1. You have a lot of friends and people are very nice to you.
Especially in the summer months. You've figured out that your seasonal popularity is due to your boat ownership. People want friends with boats, not one for themselves because they've probably heard you complain about the numerous times you have to repair your boat.
2. You wave to everyone, whether you know them or not.
This is a societal norm out on the pond. There is no such thing as a stranger when everyone is having a good time out on the lake. Boat ownership fosters a unique sense of unity.
3. You drove a boat before you drove a car.
Your first time behind the wheel was on the water and you might have been as young as 4 or 5 years old. However, you learned quickly that driving a boat is nothing like driving a car.
4. You know how to wear a life jacket like a pair of pants.
Swimming and socializing in the water is more comfortable when you are floating diaper style.
5. You've slept in your swimsuit... multiple times.
The sun, water, and other lake-like elements can leave you feeling zonked. Sometimes, you're just too tired to care about changing into real clothes. Besides, if you sleep in your swimsuit you're ready to resume your activities as soon as you wake up.
6. You've seen more couples argue on a boat ramp than on Jerry Springer.
A true test of a relationship is backing a boat into the water for the first time. People really show their true colors when the truck is about to plunge into the lake or when their boat falls off the trailer.
7. You have a “lake pair" of everything.
You know not to bring really nice possessions to the lake. Either you've learned this lesson the hard way or just ask yourself “could I wear or bring this to the lake" before you buy anything.
8. Peeing in the lake is perfectly normal.
If you're a polite lake person, you probably swim around 10 yards away from your friends before you drain the tank. You've most likely used the excuse, “Oh wow, the water is warmer right here. I must be in a shallow spot."
9. No shoes, no shirt, no problem, and you probably have a raccoon tan-line from your sunglasses.
The bottoms of your feet are immune to just about any temperature thanks to all the times you've shuffled across a radiating dock.

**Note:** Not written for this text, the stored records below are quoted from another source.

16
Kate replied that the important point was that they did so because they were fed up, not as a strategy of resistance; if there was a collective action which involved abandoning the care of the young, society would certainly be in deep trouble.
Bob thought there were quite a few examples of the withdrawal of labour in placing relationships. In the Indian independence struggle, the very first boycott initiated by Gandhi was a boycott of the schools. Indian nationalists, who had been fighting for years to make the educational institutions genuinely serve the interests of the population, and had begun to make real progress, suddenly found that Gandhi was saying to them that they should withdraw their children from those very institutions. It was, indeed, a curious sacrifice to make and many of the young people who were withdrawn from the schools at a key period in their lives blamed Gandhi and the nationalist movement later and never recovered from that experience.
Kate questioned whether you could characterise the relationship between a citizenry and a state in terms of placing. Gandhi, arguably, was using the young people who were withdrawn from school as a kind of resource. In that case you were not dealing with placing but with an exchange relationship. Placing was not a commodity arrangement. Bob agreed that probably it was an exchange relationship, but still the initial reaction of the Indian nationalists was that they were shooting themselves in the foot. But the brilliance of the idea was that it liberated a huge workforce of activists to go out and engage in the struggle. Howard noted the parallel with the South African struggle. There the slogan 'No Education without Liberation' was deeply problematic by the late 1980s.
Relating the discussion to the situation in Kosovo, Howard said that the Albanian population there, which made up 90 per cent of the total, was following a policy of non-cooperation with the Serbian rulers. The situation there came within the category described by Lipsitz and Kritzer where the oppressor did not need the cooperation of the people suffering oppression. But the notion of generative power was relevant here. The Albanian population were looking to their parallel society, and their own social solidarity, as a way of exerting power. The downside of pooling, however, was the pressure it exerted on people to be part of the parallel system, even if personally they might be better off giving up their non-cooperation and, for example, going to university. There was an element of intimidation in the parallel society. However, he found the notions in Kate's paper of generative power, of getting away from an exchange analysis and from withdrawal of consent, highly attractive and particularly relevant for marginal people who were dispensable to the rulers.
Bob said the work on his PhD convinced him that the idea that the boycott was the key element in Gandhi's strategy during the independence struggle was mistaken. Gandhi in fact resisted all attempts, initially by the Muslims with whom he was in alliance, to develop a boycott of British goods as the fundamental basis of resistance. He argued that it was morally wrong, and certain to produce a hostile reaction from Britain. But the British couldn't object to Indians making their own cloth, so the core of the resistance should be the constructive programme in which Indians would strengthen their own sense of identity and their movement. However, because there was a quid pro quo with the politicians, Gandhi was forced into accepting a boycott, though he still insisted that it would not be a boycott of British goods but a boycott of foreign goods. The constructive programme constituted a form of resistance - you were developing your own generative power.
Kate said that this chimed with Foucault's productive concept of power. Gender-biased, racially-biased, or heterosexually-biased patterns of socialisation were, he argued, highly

10. There is a cove for every occasion.
There's a party cove, a fishing cove, a cove for water sports, a family cove, a romantic cove and you know exactly where they are at. You just tend to avoid public beaches.
11. You know who Jimmy Buffet and Alan Jackson are.
If you don't know these two names then you're not really a lake person.
12. Your boat is a hydration station.
It gets hot out there on the water so you know how to keep your body's cooling system in check. Your boat has probably held the same amount of Bud Light, water, Gatorade, and home-made margaritas as it has in gallons of gasoline.
13. You know how to get back up again after you fall down.
You've been thrown off a tube, wiped out on a wakeboard and taken spills on skis some many times that you could not even begin to count them all. Nevertheless, you learn from your mistakes, laugh it off and get right back to it.
14. You accept and love things for how they are.
Despite your boat (that always seems to something wrong with it) your nutty family members, irrational friends or crazy neighbors, you know deep down you wouldn't trade any of them in for anything. They have given you a lifetime of stories, laughs, and lessons that can only be learned out on the lake.